Abfindung Surteco: Höhere Abfindungen für Ältere

Bis 2016 soll das Laichinger Werk I von Surteco (früher: Süddekor) schließen, die vier Druckmaschinen kommen in die Zentrale im Landkreis Dillingen.
Bis 2016 soll das Laichinger Werk I von Surteco (früher: Süddekor) schließen, die vier Druckmaschinen kommen in die Zentrale im Landkreis Dillingen. © Foto: Graser-Kühnle Sabine
Laichingen / PETER SCHUMANN 04.02.2015
Etwa 70 Mitarbeiter von Surteco in Laichingen wechseln zum Firmensitz nach Buttenwiesen. An der Berechnung der Abfindungen gibt's Kritik.

Bis Ende des Jahres soll der Druckbereich von Surteco in Laichingen - früher Süddekor - vollständig an den Unternehmenssitz in Buttenwiesen-Pfaffenhofen (Kreis Dillingen) verlagert werden. Die Produktion in Werk I des Oberflächenherstellers wird stillgelegt, das Gebäude noch teilweise als Lager genutzt. 285 Arbeitsplätze baut Surteco in Laichingen ab, bietet den Mitarbeitern aber an, den Umzug nach Buttenwiesen mitzumachen. Etwa 70 Beschäftigte nehmen nach den Worten des Gesamtbetriebsratsvorsitzenden Vinzent Cesare dieses Angebot an. Für die anderen wird eine Transfergesellschaft gegründet, in der sie 80 Prozent des früheren Nettogehalts bekommen. Bis zu 67 Prozent davon bezahlt die Agentur für Arbeit, den Rest Surteco. Bis zu zwölf Monate können Gekündigte dort verbleiben, die Dauer hängt von der jeweiligen Kündigungsfrist ab. In der Transfergesellschaft sollen sich die Mitarbeiter weiterqualifizieren und Unterstützung bei Bewerbungen erhalten.

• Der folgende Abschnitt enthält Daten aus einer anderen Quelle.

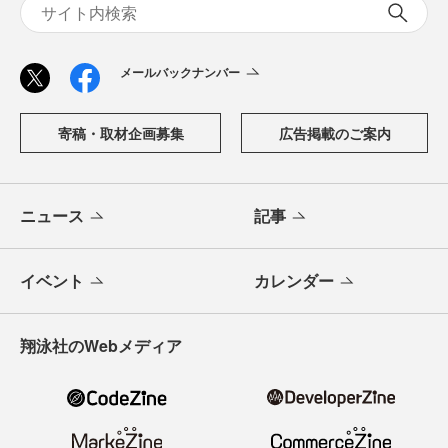
メールバックナンバー
寄稿・取材企画募集
広告掲載のご案内
ニュース
記事
イベント
カレンダー
翔泳社のWebメディア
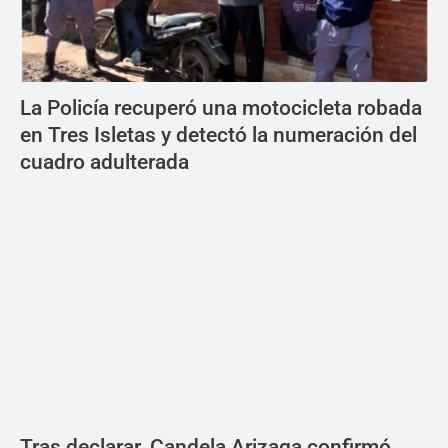
La Policía recuperó una motocicleta robada
en Tres Isletas y detectó la numeración del
cuadro adulterada
Tras declarar, Candela Arizaga confirmó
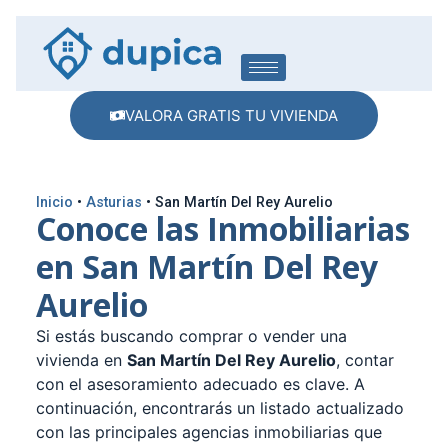
VALORA GRATIS TU VIVIENDA
Inicio
•
Asturias
•
San Martín Del Rey Aurelio
Conoce las Inmobiliarias
en San Martín Del Rey
Aurelio
Si estás buscando comprar o vender una
vivienda en
San Martín Del Rey Aurelio
, contar
con el asesoramiento adecuado es clave. A
continuación, encontrarás un listado actualizado
con las principales agencias inmobiliarias que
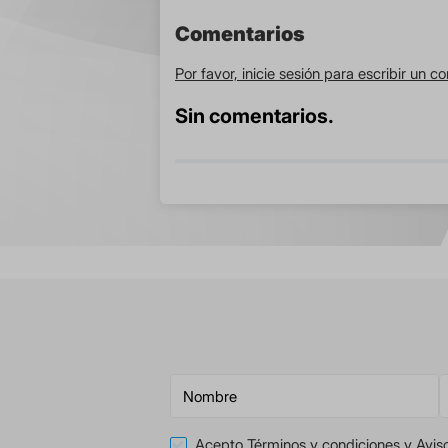
Comentarios
Por favor, inicie sesión para escribir un c
Sin comentarios.
Acepto
Términos y condiciones
y
Avis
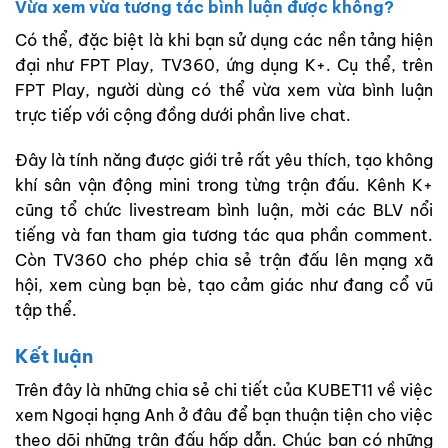
Vừa xem vừa tương tác bình luận được không?
Có thể, đặc biệt là khi bạn sử dụng các nền tảng hiện
đại như FPT Play, TV360, ứng dụng K+. Cụ thể, trên
FPT Play, người dùng có thể vừa xem vừa bình luận
trực tiếp với cộng đồng dưới phần live chat.
Đây là tính năng được giới trẻ rất yêu thích, tạo không
khí sân vận động mini trong từng trận đấu. Kênh K+
cũng tổ chức livestream bình luận, mời các BLV nổi
tiếng và fan tham gia tương tác qua phần comment.
Còn TV360 cho phép chia sẻ trận đấu lên mạng xã
hội, xem cùng bạn bè, tạo cảm giác như đang cổ vũ
tập thể.
Kết luận
Trên đây là những chia sẻ chi tiết của KUBET11 về việc
xem Ngoại hạng Anh ở đâu để bạn thuận tiện cho việc
theo dõi những trận đấu hấp dẫn. Chúc bạn có những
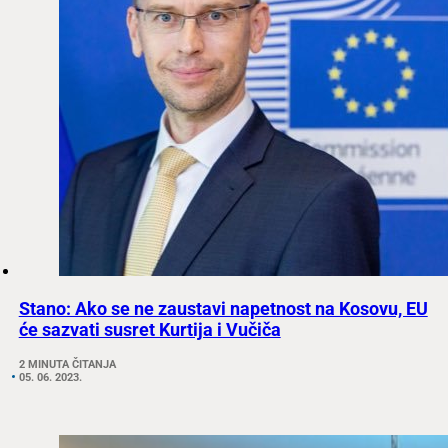
Stano: Ako se ne zaustavi napetnost na Kosovu, EU
će sazvati susret Kurtija i Vučiča
2 MINUTA ČITANJA
05. 06. 2023.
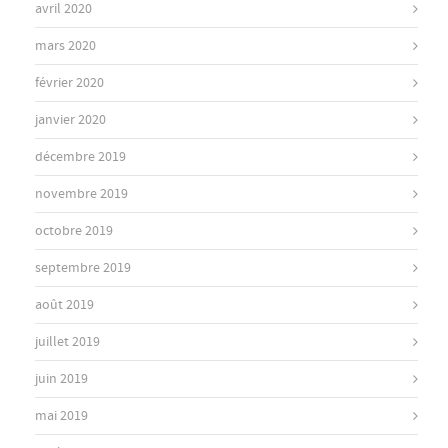
avril 2020
mars 2020
février 2020
janvier 2020
décembre 2019
novembre 2019
octobre 2019
septembre 2019
août 2019
juillet 2019
juin 2019
mai 2019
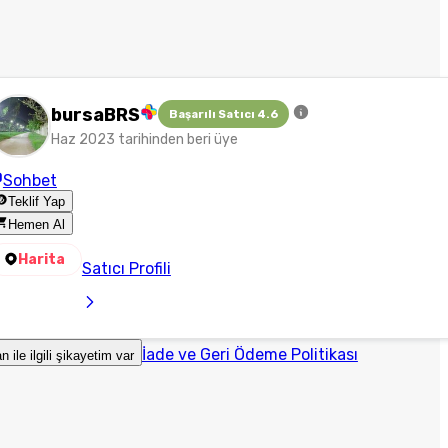
bursaBRS
Başarılı Satıcı 4.6
Haz 2023 tarihinden beri üye
Sohbet
Teklif Yap
Hemen Al
Harita
Satıcı Profili
İade ve Geri Ödeme Politikası
an ile ilgili şikayetim var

Die Gespräche mit der Geschäftsführung über Sozialplan und Abfindungen seien nicht einfach gewesen, sagt der Betriebsratsvorsitzende, "es waren manchmal zähe Verhandlungen". Man habe fast vier Monate lang gerungen, sich in dieser Zeit mindestens zwei Mal pro Woche getroffen. Nicht alle von der Werksschließung betroffenen Mitarbeiter seien mit dem Ergebnis zufrieden, räumt Cesare ein. Besonders unter den jungen Mitarbeitern herrsche wegen der Abfindungen Verdruss. Deren Höhe wird anhand von Bruttojahresgehalt, Betriebszugehörigkeit und Alter ermittelt. Mit der Folge, dass ältere gegenüber jüngeren Beschäftigten besser gestellt sind. Die jüngeren Mitarbeiter seien deshalb unzufrieden, sie fühlten sich benachteiligt, sagt Cesare. Der Betriebsratsvorsitzende betont aber: "Die Lösung ist trotzdem gerecht, weil die Jüngeren leichter wieder Arbeit finden."

Cesare selbst, der seit 16 Jahren bei Süddekor angestellt ist, hat sich entschlossen, den Umzug nach Buttenwiesen nicht mitzumachen.